(Beginning of EXTRACTED INFORMATION)

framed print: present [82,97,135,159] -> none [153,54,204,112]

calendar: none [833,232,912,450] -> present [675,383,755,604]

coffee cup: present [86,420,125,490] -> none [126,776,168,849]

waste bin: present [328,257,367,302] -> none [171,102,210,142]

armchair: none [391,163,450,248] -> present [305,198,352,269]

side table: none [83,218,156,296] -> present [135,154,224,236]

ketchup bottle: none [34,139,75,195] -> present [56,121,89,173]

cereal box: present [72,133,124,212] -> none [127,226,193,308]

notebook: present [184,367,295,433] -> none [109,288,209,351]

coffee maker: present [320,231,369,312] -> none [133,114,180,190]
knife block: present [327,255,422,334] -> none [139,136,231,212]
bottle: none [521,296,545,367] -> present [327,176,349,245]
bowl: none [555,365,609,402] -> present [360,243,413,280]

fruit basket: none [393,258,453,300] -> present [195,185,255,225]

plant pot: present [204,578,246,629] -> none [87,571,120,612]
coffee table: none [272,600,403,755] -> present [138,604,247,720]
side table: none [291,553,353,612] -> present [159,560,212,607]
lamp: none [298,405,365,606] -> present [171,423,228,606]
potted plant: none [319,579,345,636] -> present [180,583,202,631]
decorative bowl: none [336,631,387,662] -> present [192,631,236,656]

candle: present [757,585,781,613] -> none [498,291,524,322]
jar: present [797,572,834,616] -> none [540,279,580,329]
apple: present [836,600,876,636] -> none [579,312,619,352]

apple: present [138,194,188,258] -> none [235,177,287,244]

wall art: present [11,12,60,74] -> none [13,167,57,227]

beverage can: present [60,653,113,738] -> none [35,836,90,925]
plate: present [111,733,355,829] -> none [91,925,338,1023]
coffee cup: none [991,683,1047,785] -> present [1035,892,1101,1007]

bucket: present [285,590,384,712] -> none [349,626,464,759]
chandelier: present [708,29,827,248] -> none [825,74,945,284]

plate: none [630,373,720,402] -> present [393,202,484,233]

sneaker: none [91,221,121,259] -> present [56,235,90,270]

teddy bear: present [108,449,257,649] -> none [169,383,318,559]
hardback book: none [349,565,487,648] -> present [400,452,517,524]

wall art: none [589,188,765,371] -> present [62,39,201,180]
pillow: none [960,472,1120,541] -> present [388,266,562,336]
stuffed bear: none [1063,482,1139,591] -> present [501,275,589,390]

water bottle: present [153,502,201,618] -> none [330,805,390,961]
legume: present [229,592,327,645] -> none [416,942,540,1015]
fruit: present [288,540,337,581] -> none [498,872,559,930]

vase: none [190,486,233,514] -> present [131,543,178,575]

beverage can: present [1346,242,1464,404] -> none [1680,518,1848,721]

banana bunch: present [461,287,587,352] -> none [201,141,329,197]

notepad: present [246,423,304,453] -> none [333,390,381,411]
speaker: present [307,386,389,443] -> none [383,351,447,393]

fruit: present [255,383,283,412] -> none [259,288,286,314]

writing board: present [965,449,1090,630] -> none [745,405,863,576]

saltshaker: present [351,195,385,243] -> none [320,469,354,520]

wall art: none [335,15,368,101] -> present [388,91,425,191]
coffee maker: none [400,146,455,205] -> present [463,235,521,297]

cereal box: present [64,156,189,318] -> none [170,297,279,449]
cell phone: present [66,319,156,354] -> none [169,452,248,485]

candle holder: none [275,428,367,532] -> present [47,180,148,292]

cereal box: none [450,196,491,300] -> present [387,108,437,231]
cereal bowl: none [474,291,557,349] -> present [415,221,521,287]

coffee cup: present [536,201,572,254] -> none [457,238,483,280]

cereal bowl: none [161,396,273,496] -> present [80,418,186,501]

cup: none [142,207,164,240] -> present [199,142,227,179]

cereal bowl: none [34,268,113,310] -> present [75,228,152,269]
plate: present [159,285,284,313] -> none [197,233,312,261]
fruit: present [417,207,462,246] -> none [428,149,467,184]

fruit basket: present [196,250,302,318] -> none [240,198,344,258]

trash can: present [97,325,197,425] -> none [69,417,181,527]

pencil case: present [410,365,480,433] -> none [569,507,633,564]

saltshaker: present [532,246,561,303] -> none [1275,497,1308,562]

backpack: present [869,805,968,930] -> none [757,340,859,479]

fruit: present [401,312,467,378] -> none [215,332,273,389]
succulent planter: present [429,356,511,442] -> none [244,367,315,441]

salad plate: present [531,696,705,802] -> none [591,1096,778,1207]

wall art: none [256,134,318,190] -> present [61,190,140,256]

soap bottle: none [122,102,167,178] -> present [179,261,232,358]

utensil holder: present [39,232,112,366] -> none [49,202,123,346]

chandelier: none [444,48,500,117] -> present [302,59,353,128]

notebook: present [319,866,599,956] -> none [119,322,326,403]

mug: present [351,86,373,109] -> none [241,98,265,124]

(End of EXTRACTED INFORMATION)

#### [WORK INSTRUCTION]
Please give an exact copy of the lines above, beginning with the line containing "coffee maker: present" and running through the line containing "apple: present [836,600,876,636]", and of no other lines.

#### [WRITTEN ANSWER]
coffee maker: present [320,231,369,312] -> none [133,114,180,190]
knife block: present [327,255,422,334] -> none [139,136,231,212]
bottle: none [521,296,545,367] -> present [327,176,349,245]
bowl: none [555,365,609,402] -> present [360,243,413,280]

fruit basket: none [393,258,453,300] -> present [195,185,255,225]

plant pot: present [204,578,246,629] -> none [87,571,120,612]
coffee table: none [272,600,403,755] -> present [138,604,247,720]
side table: none [291,553,353,612] -> present [159,560,212,607]
lamp: none [298,405,365,606] -> present [171,423,228,606]
potted plant: none [319,579,345,636] -> present [180,583,202,631]
decorative bowl: none [336,631,387,662] -> present [192,631,236,656]

candle: present [757,585,781,613] -> none [498,291,524,322]
jar: present [797,572,834,616] -> none [540,279,580,329]
apple: present [836,600,876,636] -> none [579,312,619,352]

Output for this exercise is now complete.